Using lexeme DB from 'C:\temp\VDRJ_Ver1_1_Research_Top60894.csv'
Matching lexemes in 'C:\temp\My Girl JDrama Morphemes+Freq.txt'
Using 'Standard (Newspaper) Orthography' lexemes
Using 'Word Ranking for General Learners' ranks
Loaded 60894 lexemes
Lexemes matched: 2627 Missing 1293
Tokens matched: 61916 Missing 12760
Coverage of found tokens
Range Match Tot %
1 ~ 5000 : 59380 59380 95.90%
5001 ~ 10000 : 965 60345 97.46%
10001 ~ 15000 : 726 61071 98.64%
15001 ~ 20000 : 215 61286 98.98%
20001 ~ 25000 : 250 61536 99.39%
25001 ~ 30000 : 48 61584 99.46%
30001 ~ 35000 : 28 61612 99.51%
35001 ~ 40000 : 141 61753 99.74%
40001 ~ 45000 : 108 61861 99.91%
45001 ~ 60894 : 55 61916 100.00%
Thanks vosmiura!

In the meanwhile I read the first 25 mins of the first episode of My Girl xD I don't know how many words there were, but in those 25 mins the only words above 15k which appear are:

空席
従妹
孫娘

掠り傷 (this is not present in the list, but 掠り and 傷 yes, and they are above the 15k)
脈拍 (absent, but I'm not sure)

So all I can say is a person with 15k vocab can certainly see that episode and in 25 mins it must look at the dictionary only four-five times. But in general a great part of those words are also below the 10k, so I'm re-reassured now! ahahaha


For those who finished Core 2k/6k/10k - vosmiura - 2014-07-12

Btw, if you use Morphman I use it with a slightly different ordering to keep things i+1 and ordered by frequency.

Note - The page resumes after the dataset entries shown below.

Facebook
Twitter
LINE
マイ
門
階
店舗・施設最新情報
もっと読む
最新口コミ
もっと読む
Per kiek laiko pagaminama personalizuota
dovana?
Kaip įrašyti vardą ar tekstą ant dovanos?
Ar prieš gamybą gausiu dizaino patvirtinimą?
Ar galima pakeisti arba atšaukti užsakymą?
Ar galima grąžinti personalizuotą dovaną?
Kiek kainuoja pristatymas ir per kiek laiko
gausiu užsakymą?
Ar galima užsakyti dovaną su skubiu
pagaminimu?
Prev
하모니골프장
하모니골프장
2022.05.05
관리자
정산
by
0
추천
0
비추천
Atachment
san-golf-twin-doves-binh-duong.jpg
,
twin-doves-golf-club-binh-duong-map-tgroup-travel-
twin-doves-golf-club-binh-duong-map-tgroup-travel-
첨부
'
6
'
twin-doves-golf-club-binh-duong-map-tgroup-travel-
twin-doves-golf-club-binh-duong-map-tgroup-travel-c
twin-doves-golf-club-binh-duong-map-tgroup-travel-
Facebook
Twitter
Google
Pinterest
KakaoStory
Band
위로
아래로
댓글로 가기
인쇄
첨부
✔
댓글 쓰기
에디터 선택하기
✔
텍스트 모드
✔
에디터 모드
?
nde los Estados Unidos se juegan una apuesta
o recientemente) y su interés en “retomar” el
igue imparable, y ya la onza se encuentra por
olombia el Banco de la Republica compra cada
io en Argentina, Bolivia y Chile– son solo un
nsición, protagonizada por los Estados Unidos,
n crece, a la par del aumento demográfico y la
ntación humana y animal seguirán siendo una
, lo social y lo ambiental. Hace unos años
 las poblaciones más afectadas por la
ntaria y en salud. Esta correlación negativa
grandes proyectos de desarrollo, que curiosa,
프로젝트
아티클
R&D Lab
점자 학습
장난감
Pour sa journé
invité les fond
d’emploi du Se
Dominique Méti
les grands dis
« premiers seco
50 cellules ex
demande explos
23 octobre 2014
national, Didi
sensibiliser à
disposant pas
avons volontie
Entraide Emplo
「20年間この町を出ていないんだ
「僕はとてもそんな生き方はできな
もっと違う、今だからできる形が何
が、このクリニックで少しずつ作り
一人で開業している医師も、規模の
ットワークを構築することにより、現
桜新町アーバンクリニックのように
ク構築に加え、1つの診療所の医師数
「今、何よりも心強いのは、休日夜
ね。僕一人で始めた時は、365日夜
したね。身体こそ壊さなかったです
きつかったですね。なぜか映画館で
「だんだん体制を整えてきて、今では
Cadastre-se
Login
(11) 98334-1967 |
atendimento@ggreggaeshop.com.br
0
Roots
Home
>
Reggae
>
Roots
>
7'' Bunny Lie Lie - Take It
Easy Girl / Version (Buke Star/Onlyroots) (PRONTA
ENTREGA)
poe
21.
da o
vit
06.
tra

The default Morphman priority is:
#1 Prioritize cards with least unknowns (i+1)
#2 Prioritize cards based on length
#3 Prioritize cards by frequency of the new morpheme

What I've found for my use is this means Morphman will sometimes prioritize many morphemes of infrequent use (e.g. once in the whole deck) over some common ones that might appear 20+ times. I think it's more productive to learn the higher frequency ones first, so I just swapped the last two priorities.

To see what I mean...
change: mmi = 10000*N_k + 1000*lenDiff + freq
to: mmi = 10000*N_k + freq * 10 + lenDiff
...in addons\morph\main.py and run Recalc.